Regarding re-entry into autonomous mode - low battery voltage can cause th e robot to re-enter autonomous mode.

  1. Motors pull enough current to reduce the voltage below that required to run the processor.
  2. Processor stops running
  3. Motors turn off
  4. Voltage goes up and processor reboots (into autonomous as if match were starting again)
  5. Cycle repeats

At the Virginia FTC Tournament our robots were initially failed at software inspection (we were ultimately allowed to compete, but only after a match was missed by one of our teams)

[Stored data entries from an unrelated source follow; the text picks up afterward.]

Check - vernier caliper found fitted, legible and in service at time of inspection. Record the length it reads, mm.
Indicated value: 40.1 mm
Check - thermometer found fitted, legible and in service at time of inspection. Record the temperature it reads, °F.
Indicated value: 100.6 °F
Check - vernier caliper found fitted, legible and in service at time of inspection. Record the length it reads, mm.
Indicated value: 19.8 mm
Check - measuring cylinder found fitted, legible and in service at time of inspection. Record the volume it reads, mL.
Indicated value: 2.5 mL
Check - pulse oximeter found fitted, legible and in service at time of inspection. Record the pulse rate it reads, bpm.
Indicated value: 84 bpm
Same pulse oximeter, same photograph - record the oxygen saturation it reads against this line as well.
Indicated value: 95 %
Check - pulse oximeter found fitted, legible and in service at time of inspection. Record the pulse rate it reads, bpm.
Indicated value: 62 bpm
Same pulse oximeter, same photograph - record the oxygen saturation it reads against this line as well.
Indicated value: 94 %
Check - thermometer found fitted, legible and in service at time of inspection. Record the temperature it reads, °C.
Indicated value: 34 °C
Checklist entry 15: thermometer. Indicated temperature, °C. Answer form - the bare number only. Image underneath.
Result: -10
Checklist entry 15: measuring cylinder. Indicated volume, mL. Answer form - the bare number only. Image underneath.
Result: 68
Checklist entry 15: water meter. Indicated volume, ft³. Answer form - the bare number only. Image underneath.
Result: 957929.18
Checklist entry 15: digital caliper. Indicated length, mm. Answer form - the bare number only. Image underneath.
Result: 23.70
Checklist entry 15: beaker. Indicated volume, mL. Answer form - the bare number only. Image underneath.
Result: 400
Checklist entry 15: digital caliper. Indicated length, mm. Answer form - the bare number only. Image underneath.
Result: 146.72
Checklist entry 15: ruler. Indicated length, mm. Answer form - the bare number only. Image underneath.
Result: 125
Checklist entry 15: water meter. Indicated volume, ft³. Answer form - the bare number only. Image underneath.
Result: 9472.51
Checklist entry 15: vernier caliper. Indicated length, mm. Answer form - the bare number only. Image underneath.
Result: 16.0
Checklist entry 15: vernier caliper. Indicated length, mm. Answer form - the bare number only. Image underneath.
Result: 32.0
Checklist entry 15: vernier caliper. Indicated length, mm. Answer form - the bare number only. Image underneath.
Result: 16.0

Our robots (teams 226 and 369) programmed with MPLAB were using the correct version of master code and software libraries for FTC competitions. The software had performed flawlessly on a regulation competition field at the Battlefield scrimmage two weeks earlier. After reviewing the documentation since returning home it is clear that our robots were being inspected according to the criteria specified on page 7 of “Appendix 2 – Programming Information” available from the FIRST web site. The information on page 7 applies only to robots programmed using EasyC. If you look at the table of contents; pages 3-7 apply to EasyC V 2, page 8 applies to EasyC Pro, and page 9 to MPLAB. The first repeat of the master code version, the message “Autonomous(20)”, the repeat of the master code version again, and the message “OperatorControl(254)” shown on page 7 are only displayed when running a robot programmed with EasyC. These were the messages which I was told were not correctly appearing when our robot was powered up. When using MPLAB these messages do not appear. In addition, Interrupt Jumper 6 must be INSTALLED to enable autonomous when using MPLAB. With EasyC installing Interrrupt Jumper 6 disables autonomous. The software inspection procedure needs to be fixed.